Second, even if point estimates came with no margin of error, the difference between 55% and 54%, as an example, would be about 1 win every 6 seasons seasons. A minor point, but effect size is lost when you take the Bot’s decision as binary only, and don’t click on the link to explore the details. These types of shortcomings don’t get brought up on Monday at the office when people say “well the Bot says the team should have gone for it,” because, of course, people like decisions as cut and dry. When the difference between decisions is neglible, it would be nice for the Bot to admit that there’s a “grey-area” and just write “too tough to call.” Instead, there’s always a decision.

- The Bot assumes its win probability and expected points calculators are the truth. This might be a major shortcoming. Here, the Bot is using prediction models from Burke’s website, which estimates the win probabilities for each team at each point in the game. The Patriots vs. Texans win probability chart, for instance, is here. After Gostowski’s field goal, the Patriots are listed as having a 71% chance of winning the game.

It’s fairly obvious in this graph that something could be improved upon in Advanced NFL stats’ calculations: at the beginning of the game (on the far left of the graph), the Patriots and Texans are shown to have an equal chance of winning the game. This was pretty clearly not the case. Based on the Las Vegas spread, in fact, the Patriots (favored by 7.5 points) were about four times as likely to win that game. When it comes to fourth down decision making, knowing which team is the favorite is a pretty important factor, because underdogs, in general, should make the more aggressive decisions.

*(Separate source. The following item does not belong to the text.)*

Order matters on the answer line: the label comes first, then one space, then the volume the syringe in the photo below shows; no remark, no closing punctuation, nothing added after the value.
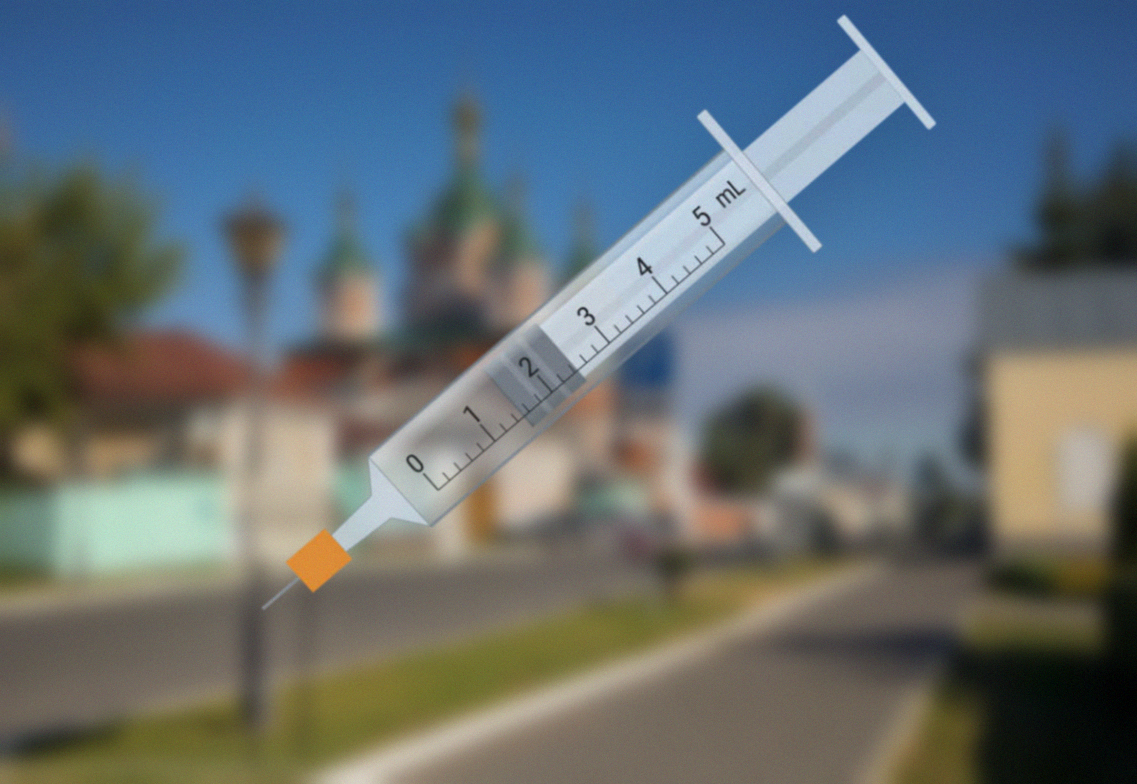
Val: 1.5 mL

Moreover, there are other win probability calculators out there which may provide different decisions. Trey Causey at http://thespread.us/ is working on one (and he insists there will be margins of error!), and the folks at Prediction Machine have another. At the New England Symposium on Statistics in Sports, Dennis Lock from Iowa State showed another, which can be seen here. Both Prediction Machine and Lock’s formula do *not* make the assumption that each team has a 50% chance of winning the game, and as a result, might be able to more accurately judge each team’s decision.

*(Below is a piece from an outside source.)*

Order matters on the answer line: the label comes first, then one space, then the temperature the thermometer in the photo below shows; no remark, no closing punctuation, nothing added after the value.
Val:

- It’s minor, and related to the points above, but I’d like it if the NYT and the Bot wrote “teams doing this would win an estimated 58% of the time,” as opposed to “teams doing this would win 58% of the time.” The Bot, as cool as it may seem, doesn’t know the truth. Like the rest of us, he, she, or it can only estimate it.

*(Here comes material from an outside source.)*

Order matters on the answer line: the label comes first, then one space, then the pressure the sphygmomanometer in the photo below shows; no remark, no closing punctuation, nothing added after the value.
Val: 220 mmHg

To finish on these points, the Bot is a great step in showing how basic probabilities can improve NFL in-game decision making processes. However, because the win probability calculations behind the Bot are likely *not* 100% accurate, and because these numbers do *not* come with a proper acknowledgement of error, there is still plenty of work left to do.

You would have saved yourself a lot of time if you had read what Brian Burke himself wrote about it: “As always, the models’ estimates are league-average baselines, and local factors do matter. The recommendations are starting points of analysis, not the end of the discussion. Still, this should be a fun and entertaining way to spread the word about the capabilities of analytics.”

Fair point. Maybe its just me, however, but I wouldn’t put win probability estimates, or decision making rules, on the New York Times website, if I knew they were flawed and could be easily improved.

Reblogged this on Stats in the Wild.

Which sports models, or models of any kind, do you find to be flawless and unimprovable?